* _Texte de l'exercice_:
Si l’on a bien compris Jean Chrétien, ce n'est pas le référendum qui mène à la souveraineté, mais le contraire. C'est la souveraineté qui mène au référendum !
La fixation référendaire déconnectée de la réalité politique nous a menés à mettre de côté l'édification de notre État, garant de la pérennité de notre existence de nation française en Amérique, pour partir à la quête d'un pays mythique, fantasmé, en comptant sur l'idéal démocratique à la canadienne, et aboutir, au terme d’un long parcours dans lequel nous nous sommes collectivement usés, dans un cul-de-sac historique. Au point que ce n'est plus tant la souveraineté qui est en péril que la nation qui porte le projet. Et, au moment même où nous sommes face à ce défi existentiel, le Parti Québécois se cherche une direction stratégique et un nouveau chef pour l'assumer. On part de loin !
Il faut donc de toute urgence sortir le projet souverainiste du registre du rêve et de l’idéal pour le ramener dans celui de la realpolitik. Dans le contexte actuel, cela suppose un retour à l'État du Québec, le véritable vecteur du projet souverainiste :
1. En attendant l'échéance électorale, cela veut dire défendre résolument, avec carrure, les intérêts supérieurs de l'État du Québec. Comme le souligne Jacques Parizeau, en marquant clairement la divergence de nos intérêts avec ceux de l'État canadien (vidéo, 24e min : pipeline TransCanada). Pierre-Karl Péladeau reprend le même exemple sur sa page Facebook et ajoute le pont Champlain. Autre thème, la défense de l'intégrité des institutions de notre État. Sans cette posture assumée, comment croire à la crédibilité du Parti Québécois comme porteur du projet souverainiste pour la suite des choses. Il ne s’est pas montré à la hauteur du besoin et des exigences à ce chapitre.

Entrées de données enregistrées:
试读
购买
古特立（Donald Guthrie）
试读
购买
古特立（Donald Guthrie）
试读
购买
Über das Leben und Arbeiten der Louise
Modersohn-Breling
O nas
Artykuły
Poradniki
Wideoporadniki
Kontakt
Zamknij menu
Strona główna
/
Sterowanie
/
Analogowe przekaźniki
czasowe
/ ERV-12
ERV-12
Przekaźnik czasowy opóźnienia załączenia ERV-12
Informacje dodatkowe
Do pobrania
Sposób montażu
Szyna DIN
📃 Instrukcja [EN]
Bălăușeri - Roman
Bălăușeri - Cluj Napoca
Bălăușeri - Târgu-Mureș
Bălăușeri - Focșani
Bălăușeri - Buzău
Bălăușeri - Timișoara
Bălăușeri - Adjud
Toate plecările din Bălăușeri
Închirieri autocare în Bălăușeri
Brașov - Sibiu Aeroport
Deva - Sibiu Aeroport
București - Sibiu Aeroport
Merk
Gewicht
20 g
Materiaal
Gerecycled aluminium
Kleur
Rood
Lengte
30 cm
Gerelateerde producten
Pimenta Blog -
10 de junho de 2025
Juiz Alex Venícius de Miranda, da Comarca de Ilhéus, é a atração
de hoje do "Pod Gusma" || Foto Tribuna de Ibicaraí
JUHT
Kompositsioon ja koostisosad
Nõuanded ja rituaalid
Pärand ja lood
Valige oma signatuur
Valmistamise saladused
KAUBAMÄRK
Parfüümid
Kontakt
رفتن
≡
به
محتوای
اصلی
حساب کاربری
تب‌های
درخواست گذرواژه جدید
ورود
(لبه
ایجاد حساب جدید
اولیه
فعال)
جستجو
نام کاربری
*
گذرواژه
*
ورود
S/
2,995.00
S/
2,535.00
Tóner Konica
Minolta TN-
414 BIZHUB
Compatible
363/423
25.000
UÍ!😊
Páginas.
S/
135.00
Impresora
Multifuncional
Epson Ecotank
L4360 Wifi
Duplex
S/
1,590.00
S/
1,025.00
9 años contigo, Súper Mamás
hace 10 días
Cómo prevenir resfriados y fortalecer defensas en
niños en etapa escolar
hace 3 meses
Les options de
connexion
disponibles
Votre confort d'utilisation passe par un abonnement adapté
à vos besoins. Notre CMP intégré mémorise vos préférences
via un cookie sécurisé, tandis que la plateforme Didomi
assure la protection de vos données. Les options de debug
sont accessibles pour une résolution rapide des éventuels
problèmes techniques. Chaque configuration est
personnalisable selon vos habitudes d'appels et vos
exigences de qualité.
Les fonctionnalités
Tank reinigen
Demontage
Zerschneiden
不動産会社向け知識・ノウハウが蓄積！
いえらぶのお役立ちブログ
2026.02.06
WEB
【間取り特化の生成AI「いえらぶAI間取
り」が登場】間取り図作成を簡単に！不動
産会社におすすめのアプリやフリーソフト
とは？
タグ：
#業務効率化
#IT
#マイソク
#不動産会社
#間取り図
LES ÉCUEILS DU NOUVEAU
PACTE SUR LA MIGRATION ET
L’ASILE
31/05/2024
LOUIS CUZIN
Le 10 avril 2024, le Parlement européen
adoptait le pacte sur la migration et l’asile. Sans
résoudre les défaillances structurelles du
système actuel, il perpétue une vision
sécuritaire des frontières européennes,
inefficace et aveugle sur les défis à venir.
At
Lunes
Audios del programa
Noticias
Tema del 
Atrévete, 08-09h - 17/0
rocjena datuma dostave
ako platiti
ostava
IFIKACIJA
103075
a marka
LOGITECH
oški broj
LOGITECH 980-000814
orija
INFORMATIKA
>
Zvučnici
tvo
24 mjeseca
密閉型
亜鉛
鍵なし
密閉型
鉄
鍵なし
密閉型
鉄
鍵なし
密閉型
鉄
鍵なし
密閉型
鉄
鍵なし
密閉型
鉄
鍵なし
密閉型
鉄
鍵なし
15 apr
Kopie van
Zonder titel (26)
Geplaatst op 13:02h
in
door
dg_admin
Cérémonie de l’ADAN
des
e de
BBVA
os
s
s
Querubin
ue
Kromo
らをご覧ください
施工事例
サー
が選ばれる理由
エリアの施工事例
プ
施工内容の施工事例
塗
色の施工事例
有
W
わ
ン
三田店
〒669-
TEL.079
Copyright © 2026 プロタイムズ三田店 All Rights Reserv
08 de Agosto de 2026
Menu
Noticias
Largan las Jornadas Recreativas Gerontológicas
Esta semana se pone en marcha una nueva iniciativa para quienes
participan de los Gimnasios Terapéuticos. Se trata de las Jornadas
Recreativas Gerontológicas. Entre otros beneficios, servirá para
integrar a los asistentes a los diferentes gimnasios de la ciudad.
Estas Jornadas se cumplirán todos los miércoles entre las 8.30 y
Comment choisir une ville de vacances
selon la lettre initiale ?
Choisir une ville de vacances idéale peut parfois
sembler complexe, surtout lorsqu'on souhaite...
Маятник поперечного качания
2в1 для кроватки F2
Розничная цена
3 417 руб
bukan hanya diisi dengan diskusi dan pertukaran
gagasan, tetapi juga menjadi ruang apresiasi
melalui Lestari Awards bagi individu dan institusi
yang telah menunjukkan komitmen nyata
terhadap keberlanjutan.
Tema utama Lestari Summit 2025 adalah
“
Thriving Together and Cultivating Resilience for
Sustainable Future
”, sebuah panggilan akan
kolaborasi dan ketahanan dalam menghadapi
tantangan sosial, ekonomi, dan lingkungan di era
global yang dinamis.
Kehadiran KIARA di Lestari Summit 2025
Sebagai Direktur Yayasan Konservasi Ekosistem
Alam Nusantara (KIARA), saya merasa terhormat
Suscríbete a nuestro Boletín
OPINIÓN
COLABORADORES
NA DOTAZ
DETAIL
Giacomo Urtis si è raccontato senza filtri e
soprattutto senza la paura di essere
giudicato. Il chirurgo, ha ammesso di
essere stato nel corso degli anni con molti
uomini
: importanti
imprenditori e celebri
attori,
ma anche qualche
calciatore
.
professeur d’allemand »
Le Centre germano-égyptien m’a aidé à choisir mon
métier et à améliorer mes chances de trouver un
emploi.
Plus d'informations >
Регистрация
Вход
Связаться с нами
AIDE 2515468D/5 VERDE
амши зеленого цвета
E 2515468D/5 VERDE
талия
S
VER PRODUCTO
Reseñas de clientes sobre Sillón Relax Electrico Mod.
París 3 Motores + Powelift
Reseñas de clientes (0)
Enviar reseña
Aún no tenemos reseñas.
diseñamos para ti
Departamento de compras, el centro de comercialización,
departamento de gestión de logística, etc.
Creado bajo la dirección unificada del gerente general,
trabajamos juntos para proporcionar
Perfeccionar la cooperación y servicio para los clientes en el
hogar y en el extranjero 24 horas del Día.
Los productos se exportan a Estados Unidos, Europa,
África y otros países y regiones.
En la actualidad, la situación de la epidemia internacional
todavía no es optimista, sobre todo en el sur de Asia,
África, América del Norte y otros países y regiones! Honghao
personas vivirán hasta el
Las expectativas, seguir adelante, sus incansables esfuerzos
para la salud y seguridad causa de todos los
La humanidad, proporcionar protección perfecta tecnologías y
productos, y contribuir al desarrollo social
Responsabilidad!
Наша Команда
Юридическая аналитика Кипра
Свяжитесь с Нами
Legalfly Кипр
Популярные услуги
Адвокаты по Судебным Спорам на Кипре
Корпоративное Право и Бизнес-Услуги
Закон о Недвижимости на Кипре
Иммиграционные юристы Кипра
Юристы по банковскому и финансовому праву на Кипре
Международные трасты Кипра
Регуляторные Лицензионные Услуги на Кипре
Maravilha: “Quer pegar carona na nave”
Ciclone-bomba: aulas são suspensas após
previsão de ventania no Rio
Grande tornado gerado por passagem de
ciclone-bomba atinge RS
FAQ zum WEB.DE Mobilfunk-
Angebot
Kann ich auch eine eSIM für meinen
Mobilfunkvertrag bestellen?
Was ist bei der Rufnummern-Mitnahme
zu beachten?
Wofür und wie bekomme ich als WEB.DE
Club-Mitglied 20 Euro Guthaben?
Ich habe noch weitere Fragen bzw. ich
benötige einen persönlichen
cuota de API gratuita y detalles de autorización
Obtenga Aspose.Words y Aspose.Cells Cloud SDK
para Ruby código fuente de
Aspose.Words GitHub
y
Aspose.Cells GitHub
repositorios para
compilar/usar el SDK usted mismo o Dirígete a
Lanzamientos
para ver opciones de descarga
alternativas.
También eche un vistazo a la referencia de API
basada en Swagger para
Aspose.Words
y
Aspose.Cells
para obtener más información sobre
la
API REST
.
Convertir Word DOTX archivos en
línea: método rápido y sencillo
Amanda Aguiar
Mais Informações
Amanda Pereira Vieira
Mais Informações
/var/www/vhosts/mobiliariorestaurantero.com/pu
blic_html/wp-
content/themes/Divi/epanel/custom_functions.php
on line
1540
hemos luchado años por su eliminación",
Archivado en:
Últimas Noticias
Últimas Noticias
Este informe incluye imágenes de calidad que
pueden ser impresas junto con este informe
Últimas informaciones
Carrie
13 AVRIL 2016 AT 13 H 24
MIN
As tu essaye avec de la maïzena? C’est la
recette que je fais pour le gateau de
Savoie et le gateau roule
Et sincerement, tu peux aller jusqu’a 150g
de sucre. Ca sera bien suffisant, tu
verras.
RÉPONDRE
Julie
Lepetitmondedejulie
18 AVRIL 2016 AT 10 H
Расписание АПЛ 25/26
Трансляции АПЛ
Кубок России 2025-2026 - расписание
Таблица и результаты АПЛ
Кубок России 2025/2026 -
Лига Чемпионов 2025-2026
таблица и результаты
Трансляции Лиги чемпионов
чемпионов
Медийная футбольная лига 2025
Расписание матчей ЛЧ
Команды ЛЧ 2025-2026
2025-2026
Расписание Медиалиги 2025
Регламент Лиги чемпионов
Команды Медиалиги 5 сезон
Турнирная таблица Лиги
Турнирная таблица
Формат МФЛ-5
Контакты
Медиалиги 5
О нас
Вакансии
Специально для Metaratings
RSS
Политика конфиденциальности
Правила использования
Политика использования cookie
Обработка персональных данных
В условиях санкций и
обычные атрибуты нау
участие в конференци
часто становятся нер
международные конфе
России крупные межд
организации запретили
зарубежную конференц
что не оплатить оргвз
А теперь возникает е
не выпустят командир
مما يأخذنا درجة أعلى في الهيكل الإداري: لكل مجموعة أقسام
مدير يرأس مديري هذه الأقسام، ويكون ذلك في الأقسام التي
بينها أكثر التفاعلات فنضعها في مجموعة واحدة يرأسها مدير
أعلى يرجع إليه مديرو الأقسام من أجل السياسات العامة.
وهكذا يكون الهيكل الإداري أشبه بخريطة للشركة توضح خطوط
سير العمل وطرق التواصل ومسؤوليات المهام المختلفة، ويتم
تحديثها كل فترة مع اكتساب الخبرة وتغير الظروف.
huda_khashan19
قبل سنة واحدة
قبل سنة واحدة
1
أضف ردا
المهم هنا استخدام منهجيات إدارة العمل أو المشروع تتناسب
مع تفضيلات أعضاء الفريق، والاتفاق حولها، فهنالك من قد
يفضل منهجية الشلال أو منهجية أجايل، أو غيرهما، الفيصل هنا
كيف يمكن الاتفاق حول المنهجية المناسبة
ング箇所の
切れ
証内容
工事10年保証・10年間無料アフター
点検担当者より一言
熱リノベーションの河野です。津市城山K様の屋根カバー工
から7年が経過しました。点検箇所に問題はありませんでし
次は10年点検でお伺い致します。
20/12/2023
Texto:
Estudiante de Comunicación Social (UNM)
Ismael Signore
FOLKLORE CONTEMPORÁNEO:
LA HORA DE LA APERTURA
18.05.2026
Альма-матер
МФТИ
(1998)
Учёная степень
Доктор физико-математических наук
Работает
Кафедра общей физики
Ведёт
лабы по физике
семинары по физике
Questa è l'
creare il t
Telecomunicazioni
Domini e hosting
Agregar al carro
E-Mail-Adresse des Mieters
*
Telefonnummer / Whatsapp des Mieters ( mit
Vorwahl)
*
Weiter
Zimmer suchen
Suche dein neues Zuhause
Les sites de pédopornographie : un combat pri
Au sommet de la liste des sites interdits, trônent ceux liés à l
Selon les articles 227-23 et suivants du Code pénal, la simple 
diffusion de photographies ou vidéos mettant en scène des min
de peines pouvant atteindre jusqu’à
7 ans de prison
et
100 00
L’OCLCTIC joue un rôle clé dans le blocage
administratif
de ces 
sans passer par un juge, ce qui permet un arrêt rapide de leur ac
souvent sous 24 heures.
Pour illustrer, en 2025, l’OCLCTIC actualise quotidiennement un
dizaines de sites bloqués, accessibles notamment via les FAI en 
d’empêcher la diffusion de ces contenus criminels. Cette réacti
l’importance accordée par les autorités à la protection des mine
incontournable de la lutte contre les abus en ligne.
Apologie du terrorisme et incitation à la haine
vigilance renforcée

* _Travail à faire_:
1/ Indiquez si chacun des énoncés (a), (b) et (c) concorde avec le texte sur le projet souverainiste. Répondez par oui ou par non, et citez les mots du texte qui tranchent. (a) Le Parti Québécois cherche un nouveau chef. (b) Selon la lecture que le texte fait des propos de Jean Chrétien, c'est le référendum qui mène à la souveraineté. (c) Pierre-Karl Péladeau ajoute le pont Champlain à l'exemple du pipeline.
2/ Poursuivez le texte sur le projet souverainiste à partir de l'endroit où il s'arrête.

* _Corrigé de l'exercice_:
1/
(a) Oui : « le Parti Québécois se cherche une direction stratégique et un nouveau chef pour l'assumer ».
(b) Non : « ce n'est pas le référendum qui mène à la souveraineté, mais le contraire ».
(c) Oui : « Pierre-Karl Péladeau reprend le même exemple sur sa page Facebook et ajoute le pont Champlain ».

2/
2. Dans le cas où l'État canadien refuserait de jouer le jeu démocratique concernant un éventuel référendum, prendre le pouvoir avec un mandat donnant la légitimité et la légalité (dans le régime parlementaire britannique) de poser les actes d'État qui visent la rupture du cadre constitutionnel.
En dernière heure, Alex Salmond vient de déclarer que l'Écosse peut très bien faire son indépendance sans passer par un référendum :
« He said that although a referendum was his preferred option, achieving a majority at the Scottish Parliament was another way of reaching his party’s goal ...He said: “The referendum route was one of my choosing, it was my policy. I thought that was the right way to proceed but, of course, there is a whole range of ways Scotland can improve its position in pursuit of Scottish independence. There is a parliamentary route where people can make their voice heard as well, so a referendum is only one of a number of routes”. »
On part de loin, mais encore de plus loin si l’on ne tire pas tous les enseignements de la leçon écossaise.
...
(*) Sur la question de la clarté, l'opinion des analystes (fédéralistes) évolue vers la règle du 50 plus 1. C'est ce qui ressort de l'émission « Les coulisses du pouvoir » qui revenait dimanche dernier sur le référendum en Écosse. Avec ce commentaire de Vincent Marissal :
« La réplique d'Ottawa, post-1995, elle, est incomplète et même malhonnête.» (La Presse, 21 septembre 2014)
Bref, le contexte médiatique était favorable pour prendre le contrôle de la narration sur la clarté.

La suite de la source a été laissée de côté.